After the passage of the DTSA in 2016, Motorola sued Hytera, alleging that Hytera violated the DTSA, among other things, and sought to recover Hytera’s profits stemming from the misappropriation of Motorola’s trade secrets. The district court held that DTSA applied extraterritorially and awarded Motorola $135.8 million in compensatory damages and $271.6 million in punitive damages on the DTSA claim. The district court’s damages award included damages for sales outside the United States. The district court also found that the Hytera’s use of the “alleged trade secrets occurred in the United States because Hytera had advertised, promoted, and marketed products embodying the stolen trade secrets at numerous trade shows in the United States.”

Seventh Circuit’s Ruling

In a case of first impression, the Seventh Circuit affirmed in part, reversed in part, and remanded the case.

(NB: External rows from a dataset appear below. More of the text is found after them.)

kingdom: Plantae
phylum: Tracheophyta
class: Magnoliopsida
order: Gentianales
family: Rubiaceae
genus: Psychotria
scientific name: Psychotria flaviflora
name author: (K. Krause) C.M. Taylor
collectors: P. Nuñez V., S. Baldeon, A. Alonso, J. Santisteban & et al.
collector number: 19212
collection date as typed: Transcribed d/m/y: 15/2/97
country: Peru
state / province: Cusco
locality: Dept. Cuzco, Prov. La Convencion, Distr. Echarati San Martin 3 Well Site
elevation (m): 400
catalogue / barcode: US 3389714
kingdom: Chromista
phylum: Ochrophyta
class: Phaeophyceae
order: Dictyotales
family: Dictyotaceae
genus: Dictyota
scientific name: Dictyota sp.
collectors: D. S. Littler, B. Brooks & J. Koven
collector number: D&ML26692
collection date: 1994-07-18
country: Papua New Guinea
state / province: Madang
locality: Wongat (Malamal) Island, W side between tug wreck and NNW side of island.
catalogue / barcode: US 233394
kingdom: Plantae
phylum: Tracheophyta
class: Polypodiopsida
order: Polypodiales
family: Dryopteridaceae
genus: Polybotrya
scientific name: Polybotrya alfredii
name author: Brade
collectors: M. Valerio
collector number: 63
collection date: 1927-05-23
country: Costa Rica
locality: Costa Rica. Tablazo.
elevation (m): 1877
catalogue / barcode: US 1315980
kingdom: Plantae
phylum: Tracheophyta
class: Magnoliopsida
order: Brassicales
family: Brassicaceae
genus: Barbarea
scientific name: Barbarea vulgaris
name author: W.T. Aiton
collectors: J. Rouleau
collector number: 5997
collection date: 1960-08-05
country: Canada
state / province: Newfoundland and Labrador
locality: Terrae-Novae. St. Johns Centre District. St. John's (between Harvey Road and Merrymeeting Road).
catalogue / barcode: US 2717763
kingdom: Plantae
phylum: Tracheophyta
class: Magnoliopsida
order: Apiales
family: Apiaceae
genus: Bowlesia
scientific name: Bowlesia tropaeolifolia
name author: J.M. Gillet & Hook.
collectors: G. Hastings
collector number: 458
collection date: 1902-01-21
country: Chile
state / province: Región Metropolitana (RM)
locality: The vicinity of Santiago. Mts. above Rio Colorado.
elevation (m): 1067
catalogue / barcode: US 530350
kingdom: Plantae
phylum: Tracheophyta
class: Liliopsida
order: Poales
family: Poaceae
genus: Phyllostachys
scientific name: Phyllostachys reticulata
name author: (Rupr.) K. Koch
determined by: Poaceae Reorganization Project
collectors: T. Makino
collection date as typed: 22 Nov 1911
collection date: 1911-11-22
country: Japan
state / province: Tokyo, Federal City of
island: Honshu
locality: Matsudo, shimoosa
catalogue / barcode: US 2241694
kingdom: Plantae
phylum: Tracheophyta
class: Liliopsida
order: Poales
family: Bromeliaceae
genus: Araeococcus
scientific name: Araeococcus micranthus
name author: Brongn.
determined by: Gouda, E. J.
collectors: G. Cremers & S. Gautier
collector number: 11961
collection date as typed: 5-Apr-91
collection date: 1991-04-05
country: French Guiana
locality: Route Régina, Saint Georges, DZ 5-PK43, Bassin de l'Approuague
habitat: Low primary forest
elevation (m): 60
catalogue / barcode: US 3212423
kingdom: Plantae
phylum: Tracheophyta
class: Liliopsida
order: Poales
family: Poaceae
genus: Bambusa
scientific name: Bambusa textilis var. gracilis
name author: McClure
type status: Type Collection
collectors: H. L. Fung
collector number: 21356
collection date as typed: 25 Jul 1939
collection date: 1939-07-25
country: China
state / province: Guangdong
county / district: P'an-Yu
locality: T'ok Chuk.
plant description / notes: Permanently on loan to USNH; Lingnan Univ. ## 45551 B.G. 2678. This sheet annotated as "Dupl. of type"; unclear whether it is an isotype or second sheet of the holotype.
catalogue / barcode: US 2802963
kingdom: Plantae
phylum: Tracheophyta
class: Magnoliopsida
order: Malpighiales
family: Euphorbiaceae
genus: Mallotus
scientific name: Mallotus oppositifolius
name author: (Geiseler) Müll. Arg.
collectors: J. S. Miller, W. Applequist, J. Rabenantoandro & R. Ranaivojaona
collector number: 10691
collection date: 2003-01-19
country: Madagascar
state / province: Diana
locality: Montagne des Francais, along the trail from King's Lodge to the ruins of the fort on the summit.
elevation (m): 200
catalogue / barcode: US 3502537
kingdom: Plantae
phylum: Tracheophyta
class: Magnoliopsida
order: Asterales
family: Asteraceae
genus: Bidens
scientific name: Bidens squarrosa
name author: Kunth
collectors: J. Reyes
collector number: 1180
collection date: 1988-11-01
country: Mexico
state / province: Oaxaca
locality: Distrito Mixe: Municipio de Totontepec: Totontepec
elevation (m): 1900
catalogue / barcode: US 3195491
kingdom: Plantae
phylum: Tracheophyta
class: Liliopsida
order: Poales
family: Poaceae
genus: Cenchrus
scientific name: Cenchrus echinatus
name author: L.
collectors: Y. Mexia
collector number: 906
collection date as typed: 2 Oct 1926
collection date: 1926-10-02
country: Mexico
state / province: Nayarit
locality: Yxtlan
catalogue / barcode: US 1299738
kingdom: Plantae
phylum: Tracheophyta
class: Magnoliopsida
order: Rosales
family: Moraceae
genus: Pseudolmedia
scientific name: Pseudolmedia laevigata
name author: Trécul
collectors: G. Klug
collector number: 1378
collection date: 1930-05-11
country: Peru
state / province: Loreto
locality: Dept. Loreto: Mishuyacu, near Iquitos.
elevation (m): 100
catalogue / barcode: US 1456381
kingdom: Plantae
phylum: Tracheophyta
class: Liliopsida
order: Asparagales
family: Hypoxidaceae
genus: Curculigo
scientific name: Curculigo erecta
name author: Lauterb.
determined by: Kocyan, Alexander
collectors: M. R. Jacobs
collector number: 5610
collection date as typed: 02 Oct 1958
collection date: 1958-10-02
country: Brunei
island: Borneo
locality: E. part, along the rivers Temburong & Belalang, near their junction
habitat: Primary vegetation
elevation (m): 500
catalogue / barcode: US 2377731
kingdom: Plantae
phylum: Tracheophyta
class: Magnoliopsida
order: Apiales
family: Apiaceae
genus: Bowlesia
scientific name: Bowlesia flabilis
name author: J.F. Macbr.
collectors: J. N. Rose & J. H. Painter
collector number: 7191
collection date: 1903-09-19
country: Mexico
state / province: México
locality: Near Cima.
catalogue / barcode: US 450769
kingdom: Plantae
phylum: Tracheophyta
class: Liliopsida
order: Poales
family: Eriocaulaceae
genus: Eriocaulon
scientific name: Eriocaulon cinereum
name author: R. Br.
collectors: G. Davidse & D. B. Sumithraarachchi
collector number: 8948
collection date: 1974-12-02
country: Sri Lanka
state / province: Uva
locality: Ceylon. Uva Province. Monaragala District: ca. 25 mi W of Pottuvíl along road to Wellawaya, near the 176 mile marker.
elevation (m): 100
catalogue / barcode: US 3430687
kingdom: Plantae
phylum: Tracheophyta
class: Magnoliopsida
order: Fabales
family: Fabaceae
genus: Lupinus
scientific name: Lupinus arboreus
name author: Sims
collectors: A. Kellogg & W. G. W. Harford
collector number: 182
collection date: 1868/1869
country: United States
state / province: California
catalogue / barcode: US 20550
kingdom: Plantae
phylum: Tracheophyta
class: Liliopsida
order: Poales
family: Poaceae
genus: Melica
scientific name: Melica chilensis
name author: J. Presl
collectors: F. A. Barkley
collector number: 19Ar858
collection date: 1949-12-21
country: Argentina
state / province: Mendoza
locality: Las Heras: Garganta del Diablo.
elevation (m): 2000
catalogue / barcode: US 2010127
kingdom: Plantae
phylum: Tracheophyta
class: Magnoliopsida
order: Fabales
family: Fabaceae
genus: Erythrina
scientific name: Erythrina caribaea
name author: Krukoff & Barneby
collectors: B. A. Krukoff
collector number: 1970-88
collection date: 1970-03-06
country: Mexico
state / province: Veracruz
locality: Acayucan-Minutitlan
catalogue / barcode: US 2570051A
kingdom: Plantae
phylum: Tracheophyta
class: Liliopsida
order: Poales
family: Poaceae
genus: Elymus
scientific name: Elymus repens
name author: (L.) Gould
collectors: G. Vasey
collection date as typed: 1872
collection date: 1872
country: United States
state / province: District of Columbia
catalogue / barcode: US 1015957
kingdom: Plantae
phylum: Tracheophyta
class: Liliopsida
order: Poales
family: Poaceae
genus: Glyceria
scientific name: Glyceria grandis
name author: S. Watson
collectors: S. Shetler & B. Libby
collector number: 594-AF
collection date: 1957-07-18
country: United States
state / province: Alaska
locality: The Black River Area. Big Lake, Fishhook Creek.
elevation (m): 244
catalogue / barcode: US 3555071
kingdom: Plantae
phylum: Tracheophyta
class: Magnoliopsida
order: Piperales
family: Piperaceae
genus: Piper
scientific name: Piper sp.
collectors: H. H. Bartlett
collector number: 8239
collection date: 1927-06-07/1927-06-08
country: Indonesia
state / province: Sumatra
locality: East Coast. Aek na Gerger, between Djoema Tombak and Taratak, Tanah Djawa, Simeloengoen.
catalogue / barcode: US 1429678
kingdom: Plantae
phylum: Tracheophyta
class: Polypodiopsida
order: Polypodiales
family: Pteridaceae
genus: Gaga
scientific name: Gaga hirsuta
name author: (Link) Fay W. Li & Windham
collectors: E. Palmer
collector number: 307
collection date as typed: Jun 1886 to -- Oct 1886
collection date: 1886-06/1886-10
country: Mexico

In relevant part, the court of appeals affirmed the district court’s determination that the DTSA applies to conduct outside of the United States after applying conventional tools of statutory interpretation. The court of appeals also determined that 18 U.S.C. § 1837(2) imposes the only limit on DTSA’s extraterritorial reach: “[A]n act in furtherance of the offense [must have been] committed in the United States.” Thus, after finding that Hytera’s marketing of its products at trade shows in the United States constituted domestic acts of misappropriation, the Seventh Circuit concluded that the district court properly awarded Motorola damages based on “Hytera’s worldwide sales of products furthered by that misappropriation, regardless of where in the world the remainder of Hytera’s illegal conduct occurred.”

Implications for Trade Secret Owners

The Seventh Circuit’s extraterritorial application of the DTSA provides owners with a powerful tool for enforcement even when the core acts of misappropriation take place abroad. As long as a defendant takes some action in the United States in furtherance of the misappropriation—such as marketing, selling, or promoting products that were produced from stolen trade secrets—DTSA claims may be brought in U.S. courts.

This decision underscores the growing importance of safeguarding trade secrets in an increasingly interconnected global economy, where cross-border trade secret litigation is becoming more common. Moreover, a plaintiff may also be able recover damages based on a defendant’s foreign sales as long as the U.S. acts are “in furtherance” of the misappropriation.

Conclusion

The Seventh Circuit’s ruling in Motorola could have significant effects, especially for multinational companies, as it offers a practical option for addressing trade secret misappropriation that occurs in the global marketplace.

We Can Help

If you have questions about how to protect your business interests, confidential information, and trade secrets in the midst of fierce global competition, please contact Maslon’s competitive practices and intellectual property attorneys.

1 As noted in Motorola, the First Circuit previously acknowledged in dicta that “Congress was concerned with the theft of American trade secrets abroad and intended to have extraterritorial reach.” Motorola, 108 F.4th at 480 n.7 (quoting Amyndas Pharms., S.A. v. Zealand Pharma A/S, 48 F.4th 18, 35 (1st Cir. 2022)).